Who’s struggling, and how bad is it

The overall household debt-to-income ratio has been dropping since mid-2022, reaching 116.9% by Q3 2025. On paper, that looks like an improvement. In practice, it masks some grim stuff underneath.

Around 84% of UK adults carried some form of credit or loan in the year to May 2024. Eighty-four percent. That’s almost everyone.

Buy now, pay later added another dimension. Usage jumped from 8.8 million adults in the year to May 2022 to 10.9 million by May 2024. Lone parents are the heaviest users at 40%, followed by women aged 25 to 34 at 35%.

Individual insolvencies in England and Wales hit 33,559 in Q3 2025 — that’s up 14.7% on the same quarter a year earlier. Citizens Advice dealt with over 50,000 people seeking debt help in January 2025 alone, a record. StepChange reported the same pattern.

An ONS survey from April 2025 found that 72% of adults reported increased living costs. Of that group, 14% said they were relying on credit more than usual to pay for basics. Not holidays. Not cars. Basics — food, energy, rent. That’s a different kind of borrowing entirely, and it carries higher rates, worse terms, and uglier consequences when it goes wrong.

Business borrowing spiked and then dropped off a cliff

COVID brought a wall of government-backed lending.
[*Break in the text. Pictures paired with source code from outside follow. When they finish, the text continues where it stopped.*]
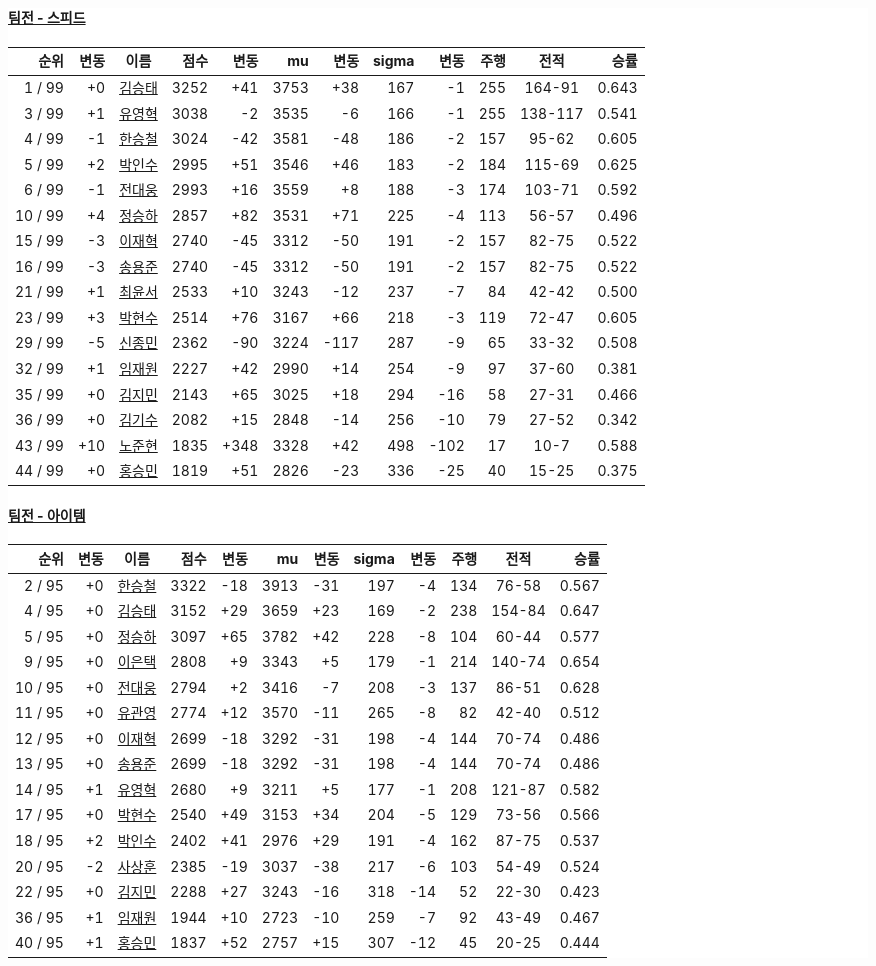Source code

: 
#### [팀전 - 스피드](../team-speed)


| 순위 | 변동 | 이름 | 점수 | 변동 | mu | 변동 | sigma | 변동 | 주행 | 전적 | 승률 |
|---:|---:|:---:|---:|---:|---:|---:|---:|---:|---:|:---:|---:|
| 1 / 99 | +0 | [김승태](../gimseungtae) | 3252 | +41 | 3753 | +38 | 167 | -1 | 255 | 164-91 | 0.643 |
| 3 / 99 | +1 | [유영혁](../yuyeonghyeok) | 3038 | -2 | 3535 | -6 | 166 | -1 | 255 | 138-117 | 0.541 |
| 4 / 99 | -1 | [한승철](../hanseungcheol) | 3024 | -42 | 3581 | -48 | 186 | -2 | 157 | 95-62 | 0.605 |
| 5 / 99 | +2 | [박인수](../bakinsu) | 2995 | +51 | 3546 | +46 | 183 | -2 | 184 | 115-69 | 0.625 |
| 6 / 99 | -1 | [전대웅](../jeondaewoong) | 2993 | +16 | 3559 | +8 | 188 | -3 | 174 | 103-71 | 0.592 |
| 10 / 99 | +4 | [정승하](../jeongseungha) | 2857 | +82 | 3531 | +71 | 225 | -4 | 113 | 56-57 | 0.496 |
| 15 / 99 | -3 | [이재혁](../ijaehyeok) | 2740 | -45 | 3312 | -50 | 191 | -2 | 157 | 82-75 | 0.522 |
| 16 / 99 | -3 | [송용준](../songyongjun) | 2740 | -45 | 3312 | -50 | 191 | -2 | 157 | 82-75 | 0.522 |
| 21 / 99 | +1 | [최윤서](../choiyunseo) | 2533 | +10 | 3243 | -12 | 237 | -7 | 84 | 42-42 | 0.500 |
| 23 / 99 | +3 | [박현수](../bakhyeonsu) | 2514 | +76 | 3167 | +66 | 218 | -3 | 119 | 72-47 | 0.605 |
| 29 / 99 | -5 | [신종민](../shinjongmin) | 2362 | -90 | 3224 | -117 | 287 | -9 | 65 | 33-32 | 0.508 |
| 32 / 99 | +1 | [임재원](../imjaewon) | 2227 | +42 | 2990 | +14 | 254 | -9 | 97 | 37-60 | 0.381 |
| 35 / 99 | +0 | [김지민](../gimjimin) | 2143 | +65 | 3025 | +18 | 294 | -16 | 58 | 27-31 | 0.466 |
| 36 / 99 | +0 | [김기수](../gimgisu) | 2082 | +15 | 2848 | -14 | 256 | -10 | 79 | 27-52 | 0.342 |
| 43 / 99 | +10 | [노준현](../nojunhyeon) | 1835 | +348 | 3328 | +42 | 498 | -102 | 17 | 10-7 | 0.588 |
| 44 / 99 | +0 | [홍승민](../hongseungmin) | 1819 | +51 | 2826 | -23 | 336 | -25 | 40 | 15-25 | 0.375 |


#### [팀전 - 아이템](../team-item)


| 순위 | 변동 | 이름 | 점수 | 변동 | mu | 변동 | sigma | 변동 | 주행 | 전적 | 승률 |
|---:|---:|:---:|---:|---:|---:|---:|---:|---:|---:|:---:|---:|
| 2 / 95 | +0 | [한승철](../hanseungcheol) | 3322 | -18 | 3913 | -31 | 197 | -4 | 134 | 76-58 | 0.567 |
| 4 / 95 | +0 | [김승태](../gimseungtae) | 3152 | +29 | 3659 | +23 | 169 | -2 | 238 | 154-84 | 0.647 |
| 5 / 95 | +0 | [정승하](../jeongseungha) | 3097 | +65 | 3782 | +42 | 228 | -8 | 104 | 60-44 | 0.577 |
| 9 / 95 | +0 | [이은택](../ieuntaek) | 2808 | +9 | 3343 | +5 | 179 | -1 | 214 | 140-74 | 0.654 |
| 10 / 95 | +0 | [전대웅](../jeondaewoong) | 2794 | +2 | 3416 | -7 | 208 | -3 | 137 | 86-51 | 0.628 |
| 11 / 95 | +0 | [유관영](../yugwanyeong) | 2774 | +12 | 3570 | -11 | 265 | -8 | 82 | 42-40 | 0.512 |
| 12 / 95 | +0 | [이재혁](../ijaehyeok) | 2699 | -18 | 3292 | -31 | 198 | -4 | 144 | 70-74 | 0.486 |
| 13 / 95 | +0 | [송용준](../songyongjun) | 2699 | -18 | 3292 | -31 | 198 | -4 | 144 | 70-74 | 0.486 |
| 14 / 95 | +1 | [유영혁](../yuyeonghyeok) | 2680 | +9 | 3211 | +5 | 177 | -1 | 208 | 121-87 | 0.582 |
| 17 / 95 | +0 | [박현수](../bakhyeonsu) | 2540 | +49 | 3153 | +34 | 204 | -5 | 129 | 73-56 | 0.566 |
| 18 / 95 | +2 | [박인수](../bakinsu) | 2402 | +41 | 2976 | +29 | 191 | -4 | 162 | 87-75 | 0.537 |
| 20 / 95 | -2 | [사상훈](../sasanghun) | 2385 | -19 | 3037 | -38 | 217 | -6 | 103 | 54-49 | 0.524 |
| 22 / 95 | +0 | [김지민](../gimjimin) | 2288 | +27 | 3243 | -16 | 318 | -14 | 52 | 22-30 | 0.423 |
| 36 / 95 | +1 | [임재원](../imjaewon) | 1944 | +10 | 2723 | -10 | 259 | -7 | 92 | 43-49 | 0.467 |
| 40 / 95 | +1 | [홍승민](../hongseungmin) | 1837 | +52 | 2757 | +15 | 307 | -12 | 45 | 20-25 | 0.444 |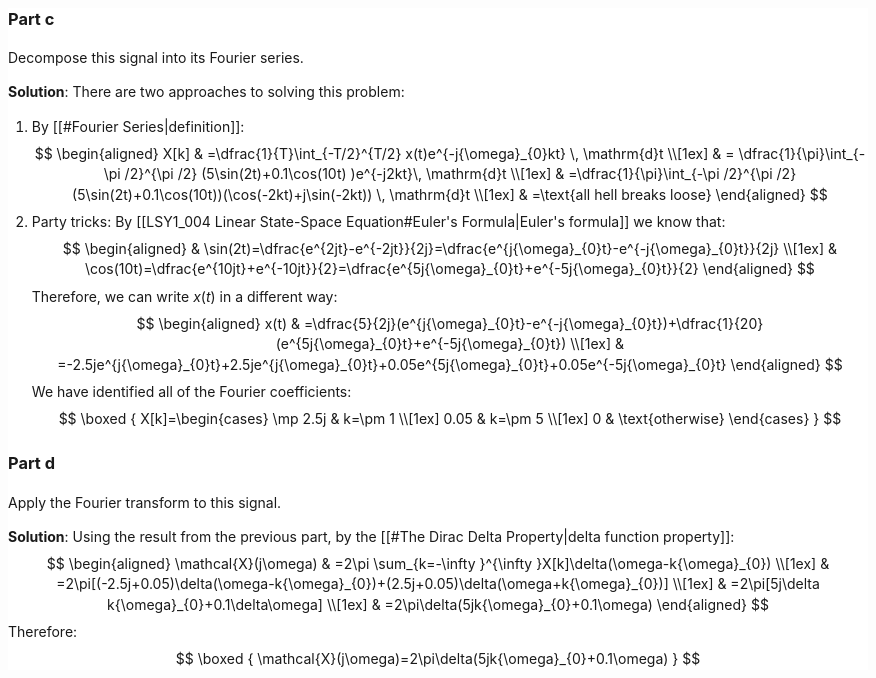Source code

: ### Part c
Decompose this signal into its Fourier series.

**Solution**:
There are two approaches to solving this problem:
1. By [[#Fourier Series|definition]]:
	$$
	\begin{aligned}
	X[k] & =\dfrac{1}{T}\int_{-T/2}^{T/2} x(t)e^{-j{\omega}_{0}kt} \, \mathrm{d}t  \\[1ex]
	 & = \dfrac{1}{\pi}\int_{-\pi /2}^{\pi /2} (5\sin(2t)+0.1\cos(10t) )e^{-j2kt}\, \mathrm{d}t \\[1ex]
	 & =\dfrac{1}{\pi}\int_{-\pi /2}^{\pi /2} (5\sin(2t)+0.1\cos(10t))(\cos(-2kt)+j\sin(-2kt)) \, \mathrm{d}t \\[1ex]
	 & =\text{all hell breaks loose}
	\end{aligned}
	$$
2. Party tricks:
	By [[LSY1_004 Linear State-Space Equation#Euler's Formula|Euler's formula]] we know that:
	$$
	\begin{aligned}
	 & \sin(2t)=\dfrac{e^{2jt}-e^{-2jt}}{2j}=\dfrac{e^{j{\omega}_{0}t}-e^{-j{\omega}_{0}t}}{2j} \\[1ex]
	 & \cos(10t)=\dfrac{e^{10jt}+e^{-10jt}}{2}=\dfrac{e^{5j{\omega}_{0}t}+e^{-5j{\omega}_{0}t}}{2}
	\end{aligned}
	$$
	Therefore, we can write $x(t)$ in a different way:
	$$
	\begin{aligned}
	x(t) & =\dfrac{5}{2j}(e^{j{\omega}_{0}t}-e^{-j{\omega}_{0}t})+\dfrac{1}{20}(e^{5j{\omega}_{0}t}+e^{-5j{\omega}_{0}t}) \\[1ex]
	 & =-2.5je^{j{\omega}_{0}t}+2.5je^{j{\omega}_{0}t}+0.05e^{5j{\omega}_{0}t}+0.05e^{-5j{\omega}_{0}t}
	\end{aligned}
	$$
	We have identified all of the Fourier coefficients:
	$$
	\boxed {
	X[k]=\begin{cases}
	\mp 2.5j & k=\pm 1 \\[1ex]
0.05 & k=\pm 5 \\[1ex]
	0 & \text{otherwise}
	\end{cases}
	 }
	$$



### Part d
Apply the Fourier transform to this signal.

**Solution**:
Using the result from the previous part, by the [[#The Dirac Delta Property|delta function property]]:
$$
\begin{aligned}
\mathcal{X}(j\omega) & =2\pi \sum_{k=-\infty }^{\infty }X[k]\delta(\omega-k{\omega}_{0})  \\[1ex]
 & =2\pi[(-2.5j+0.05)\delta(\omega-k{\omega}_{0})+(2.5j+0.05)\delta(\omega+k{\omega}_{0})] \\[1ex]
 & =2\pi[5j\delta k{\omega}_{0}+0.1\delta\omega] \\[1ex]
 & =2\pi\delta(5jk{\omega}_{0}+0.1\omega)
\end{aligned}
$$
Therefore:
$$
\boxed {
\mathcal{X}(j\omega)=2\pi\delta(5jk{\omega}_{0}+0.1\omega)
 }
$$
Bounce Back Loans, CBILS, CLBILS — billions flowing to businesses that needed cash to survive lockdowns. Bank-to-business lending grew at rates never seen before.

When the schemes wound down, borrowing collapsed. SME lending was shrinking by about 4.7% year-on-year by April 2024. Large business lending turned negative, too. The cost of borrowing for businesses — nearly 7% for larger firms and over 7.5% for SMEs — didn’t help.

The forecast from here is optimistic. EY sees business lending growing 5.6% in 2025 and 6.2% in 2026 — the strongest annual growth since the emergency lending boom of 2020. Lower rates, more political certainty after the July 2024 election, and a recovering deal pipeline are all doing their bit.

Where things stand now

Total bank lending across the UK — households and businesses combined — shrank 2.2% in 2023. It bounced back to 2.6% growth in 2024. Forecasts say 3.7% in 2025 and 4.3% in 2026.

Borrowing is recovering. Rates are heading down. Confidence is returning. But the scars from the past few years are real.

Millions of people are locked into fixed-rate mortgage deals signed when rates were high — those won’t roll off for years. Personal loan rates are still well above anything we saw before 2022. And a significant chunk of the population has shifted from borrowing for wants (cars, holidays, home improvements) to borrowing for needs (food, energy, rent), which is a fundamentally different and more fragile kind of debt.

The difference between taking out a mortgage in early 2021 and taking one out in late 2023 could easily be 2% versus 6%. On a £250,000 loan over 25 years, that’s roughly £600 a month in extra repayments. Same house, same buyer, same bank — just different timing. For most families, that gap defines their financial reality for the next decade.